Archaeologists from the Instituto Nacional de Antropología e Historia (INAH) have recovered an important sculpture from the Tarascan culture for the INAH Michoacán Centre.
The Tarascan civilisation (aka the Purépecha, after their language) was a Mesoamerican civilisation of the Post-Classic Period (AD 1400-1521) that dominated large parts of western Mexico, covering an area of over 75,000 square kilometres.
The coyote-man of Tacámbaro was discovered almost 30 years ago during drainage works in the Llanos de Canícuaro neighbourhood, municipality of Tacámbaro de Codallos, where during antiquity the Tarascan civilisation had constructed the city of Tzintzuntza (meaning “place of the hummingbirds” in the Purépecha language).
The sculpture depicts a coyote-man perched on a throne made of basalt, measuring 1.08 metres tall by 45 cm’s wide, which was held in private ownership until INAH recovered the sculpture through Mexico’s Federal Law on Monuments and Archaeological, Artistic and Historical Zones.

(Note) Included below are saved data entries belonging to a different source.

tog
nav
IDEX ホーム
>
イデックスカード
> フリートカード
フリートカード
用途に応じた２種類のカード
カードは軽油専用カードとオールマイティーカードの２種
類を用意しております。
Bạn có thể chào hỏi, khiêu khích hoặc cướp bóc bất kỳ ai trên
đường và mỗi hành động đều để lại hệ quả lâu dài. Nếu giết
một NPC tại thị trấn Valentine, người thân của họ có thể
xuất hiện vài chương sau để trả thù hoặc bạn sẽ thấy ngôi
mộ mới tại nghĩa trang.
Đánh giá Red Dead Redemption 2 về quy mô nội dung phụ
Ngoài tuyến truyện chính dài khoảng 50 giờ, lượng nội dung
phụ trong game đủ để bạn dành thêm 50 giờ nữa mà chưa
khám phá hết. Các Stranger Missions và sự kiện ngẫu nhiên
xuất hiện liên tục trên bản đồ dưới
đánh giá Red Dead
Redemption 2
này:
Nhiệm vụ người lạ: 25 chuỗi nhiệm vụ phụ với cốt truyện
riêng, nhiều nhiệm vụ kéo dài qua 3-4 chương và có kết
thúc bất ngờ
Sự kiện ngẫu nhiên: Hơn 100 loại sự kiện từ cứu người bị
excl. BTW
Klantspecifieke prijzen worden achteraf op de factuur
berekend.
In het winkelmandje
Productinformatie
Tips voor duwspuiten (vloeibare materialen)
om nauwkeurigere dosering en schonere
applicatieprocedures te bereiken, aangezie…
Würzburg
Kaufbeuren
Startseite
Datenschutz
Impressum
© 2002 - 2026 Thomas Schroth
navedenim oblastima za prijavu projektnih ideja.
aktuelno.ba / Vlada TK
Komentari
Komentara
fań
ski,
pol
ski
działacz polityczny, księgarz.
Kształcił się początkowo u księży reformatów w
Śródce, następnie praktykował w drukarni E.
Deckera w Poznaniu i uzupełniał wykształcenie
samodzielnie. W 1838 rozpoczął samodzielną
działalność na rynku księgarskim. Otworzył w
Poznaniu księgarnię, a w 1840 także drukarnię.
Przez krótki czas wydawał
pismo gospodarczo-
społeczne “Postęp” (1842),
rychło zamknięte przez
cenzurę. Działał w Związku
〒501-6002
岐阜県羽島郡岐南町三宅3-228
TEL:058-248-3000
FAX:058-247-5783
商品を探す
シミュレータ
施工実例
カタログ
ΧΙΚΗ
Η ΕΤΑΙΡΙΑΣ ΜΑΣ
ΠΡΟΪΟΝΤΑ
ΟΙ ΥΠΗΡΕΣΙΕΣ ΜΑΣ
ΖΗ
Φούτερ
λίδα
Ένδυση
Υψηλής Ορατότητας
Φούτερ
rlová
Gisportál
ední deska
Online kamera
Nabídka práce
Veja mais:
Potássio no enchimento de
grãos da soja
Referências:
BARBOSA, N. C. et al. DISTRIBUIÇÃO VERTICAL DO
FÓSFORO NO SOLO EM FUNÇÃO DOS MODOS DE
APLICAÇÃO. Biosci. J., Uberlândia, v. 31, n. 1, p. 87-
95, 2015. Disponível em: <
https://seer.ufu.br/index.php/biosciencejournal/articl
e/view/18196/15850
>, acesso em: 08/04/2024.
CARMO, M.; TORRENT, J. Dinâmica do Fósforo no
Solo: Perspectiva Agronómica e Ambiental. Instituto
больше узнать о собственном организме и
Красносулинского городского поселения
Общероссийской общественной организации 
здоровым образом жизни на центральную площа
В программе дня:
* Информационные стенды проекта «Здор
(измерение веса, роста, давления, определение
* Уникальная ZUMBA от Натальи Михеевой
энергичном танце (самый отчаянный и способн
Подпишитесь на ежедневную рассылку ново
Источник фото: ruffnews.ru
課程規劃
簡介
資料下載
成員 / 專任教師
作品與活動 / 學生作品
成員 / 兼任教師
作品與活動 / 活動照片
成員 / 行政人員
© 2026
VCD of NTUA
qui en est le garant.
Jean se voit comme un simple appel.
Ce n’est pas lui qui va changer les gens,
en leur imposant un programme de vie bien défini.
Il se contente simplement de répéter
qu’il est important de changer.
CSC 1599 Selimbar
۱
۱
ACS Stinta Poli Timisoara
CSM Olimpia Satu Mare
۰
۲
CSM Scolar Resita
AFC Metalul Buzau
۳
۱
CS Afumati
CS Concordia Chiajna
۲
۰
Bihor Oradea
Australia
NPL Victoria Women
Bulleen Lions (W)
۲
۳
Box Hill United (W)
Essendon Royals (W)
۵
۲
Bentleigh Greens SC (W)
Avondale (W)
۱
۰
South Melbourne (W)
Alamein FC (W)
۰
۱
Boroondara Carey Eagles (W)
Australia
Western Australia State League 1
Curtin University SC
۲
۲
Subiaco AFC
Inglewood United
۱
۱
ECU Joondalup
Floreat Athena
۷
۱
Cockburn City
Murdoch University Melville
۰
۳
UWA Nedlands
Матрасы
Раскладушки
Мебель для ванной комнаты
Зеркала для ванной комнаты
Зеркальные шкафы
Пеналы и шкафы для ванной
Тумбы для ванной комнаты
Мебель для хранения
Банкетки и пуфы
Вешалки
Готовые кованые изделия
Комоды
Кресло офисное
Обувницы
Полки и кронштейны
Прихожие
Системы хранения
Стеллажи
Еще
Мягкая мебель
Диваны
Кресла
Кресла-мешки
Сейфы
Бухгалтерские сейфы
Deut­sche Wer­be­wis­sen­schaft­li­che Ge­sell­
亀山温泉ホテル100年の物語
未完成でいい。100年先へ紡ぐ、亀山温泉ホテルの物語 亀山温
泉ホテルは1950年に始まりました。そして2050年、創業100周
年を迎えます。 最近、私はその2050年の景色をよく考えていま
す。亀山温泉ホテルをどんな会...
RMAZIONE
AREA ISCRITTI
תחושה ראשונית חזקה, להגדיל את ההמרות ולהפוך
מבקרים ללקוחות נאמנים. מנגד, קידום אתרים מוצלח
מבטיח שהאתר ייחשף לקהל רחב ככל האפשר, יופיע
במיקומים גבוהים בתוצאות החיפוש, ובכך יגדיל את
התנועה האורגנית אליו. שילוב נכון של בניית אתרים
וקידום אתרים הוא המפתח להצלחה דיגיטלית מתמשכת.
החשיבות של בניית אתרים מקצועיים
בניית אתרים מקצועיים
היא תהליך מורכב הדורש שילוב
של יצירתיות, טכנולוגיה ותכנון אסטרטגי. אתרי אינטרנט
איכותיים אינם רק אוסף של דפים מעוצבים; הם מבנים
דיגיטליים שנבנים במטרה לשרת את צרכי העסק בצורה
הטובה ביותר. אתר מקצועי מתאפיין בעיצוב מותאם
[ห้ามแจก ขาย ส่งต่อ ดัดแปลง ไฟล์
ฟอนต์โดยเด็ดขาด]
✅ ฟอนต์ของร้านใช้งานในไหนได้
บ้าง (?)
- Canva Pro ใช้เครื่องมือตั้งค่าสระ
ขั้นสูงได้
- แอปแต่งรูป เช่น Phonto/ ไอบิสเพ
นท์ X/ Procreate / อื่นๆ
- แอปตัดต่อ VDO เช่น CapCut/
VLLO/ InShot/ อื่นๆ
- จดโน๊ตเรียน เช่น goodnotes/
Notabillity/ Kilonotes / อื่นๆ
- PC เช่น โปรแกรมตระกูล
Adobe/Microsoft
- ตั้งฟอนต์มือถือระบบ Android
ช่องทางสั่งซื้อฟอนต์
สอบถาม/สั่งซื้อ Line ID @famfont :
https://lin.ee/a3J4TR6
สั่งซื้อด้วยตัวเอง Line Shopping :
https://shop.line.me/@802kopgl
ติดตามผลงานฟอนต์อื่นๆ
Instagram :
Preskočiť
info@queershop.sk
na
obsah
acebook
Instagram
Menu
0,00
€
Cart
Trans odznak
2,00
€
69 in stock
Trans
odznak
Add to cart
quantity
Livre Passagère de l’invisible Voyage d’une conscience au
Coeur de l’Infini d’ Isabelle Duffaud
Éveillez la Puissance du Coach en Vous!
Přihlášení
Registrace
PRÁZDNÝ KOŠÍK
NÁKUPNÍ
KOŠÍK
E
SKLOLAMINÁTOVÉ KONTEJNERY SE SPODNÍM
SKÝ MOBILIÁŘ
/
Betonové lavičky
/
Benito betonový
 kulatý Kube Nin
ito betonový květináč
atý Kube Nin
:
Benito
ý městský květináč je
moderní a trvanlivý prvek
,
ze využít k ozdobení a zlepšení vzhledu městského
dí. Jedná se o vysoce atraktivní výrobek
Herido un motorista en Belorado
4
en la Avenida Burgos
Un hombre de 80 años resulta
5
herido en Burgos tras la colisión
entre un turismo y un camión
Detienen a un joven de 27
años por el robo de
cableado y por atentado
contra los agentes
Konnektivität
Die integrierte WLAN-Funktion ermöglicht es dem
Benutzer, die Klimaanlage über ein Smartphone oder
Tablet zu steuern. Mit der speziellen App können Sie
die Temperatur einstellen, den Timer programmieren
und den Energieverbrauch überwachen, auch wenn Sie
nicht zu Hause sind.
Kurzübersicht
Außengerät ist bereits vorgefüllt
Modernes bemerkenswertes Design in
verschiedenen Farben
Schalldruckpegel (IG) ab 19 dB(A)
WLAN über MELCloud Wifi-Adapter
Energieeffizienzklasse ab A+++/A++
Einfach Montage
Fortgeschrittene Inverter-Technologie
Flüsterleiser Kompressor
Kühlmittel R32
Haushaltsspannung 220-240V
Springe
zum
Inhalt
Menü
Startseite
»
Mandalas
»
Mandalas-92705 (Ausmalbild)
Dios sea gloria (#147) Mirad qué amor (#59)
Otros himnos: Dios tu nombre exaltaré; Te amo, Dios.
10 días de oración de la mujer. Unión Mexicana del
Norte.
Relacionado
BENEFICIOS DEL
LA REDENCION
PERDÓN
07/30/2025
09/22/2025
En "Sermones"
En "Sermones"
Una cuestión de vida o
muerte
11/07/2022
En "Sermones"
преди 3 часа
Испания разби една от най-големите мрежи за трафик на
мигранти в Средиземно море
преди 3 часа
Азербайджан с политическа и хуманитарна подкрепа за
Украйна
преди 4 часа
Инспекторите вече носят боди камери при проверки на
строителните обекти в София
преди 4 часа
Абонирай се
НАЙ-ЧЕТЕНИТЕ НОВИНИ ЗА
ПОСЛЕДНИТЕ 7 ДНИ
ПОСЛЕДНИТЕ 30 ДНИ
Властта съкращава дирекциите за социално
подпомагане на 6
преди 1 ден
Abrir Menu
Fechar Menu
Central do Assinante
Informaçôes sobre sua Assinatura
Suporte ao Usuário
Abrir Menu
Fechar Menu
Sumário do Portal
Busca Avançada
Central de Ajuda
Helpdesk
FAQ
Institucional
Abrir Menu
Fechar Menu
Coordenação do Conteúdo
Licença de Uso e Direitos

Archaeologist José Luis Punzo said: “Representations of coyotes and a dozen coyote-man figures have been found in Tzintzuntzan and Ihuatzio, very similar in their form to the one from Tacámbaro, but are generally smaller in size ranging from 40 to 50 centimetres.”
“We know that the last lords of Tzintzuntzan, who wrote the Relacion de Michoacán, were the so-called uacúsecha, the ‘lineage of the eagle’. Next to this was another large city on Lake Pátzcuaro, Ihuatzio, which means ‘place of coyotes’, where most of these sculptures have been located. One of the hypotheses is that the coyote-man sculptures could represent a dynasty that ruled this place, even before the Uacúsecha history was written” added Punzo.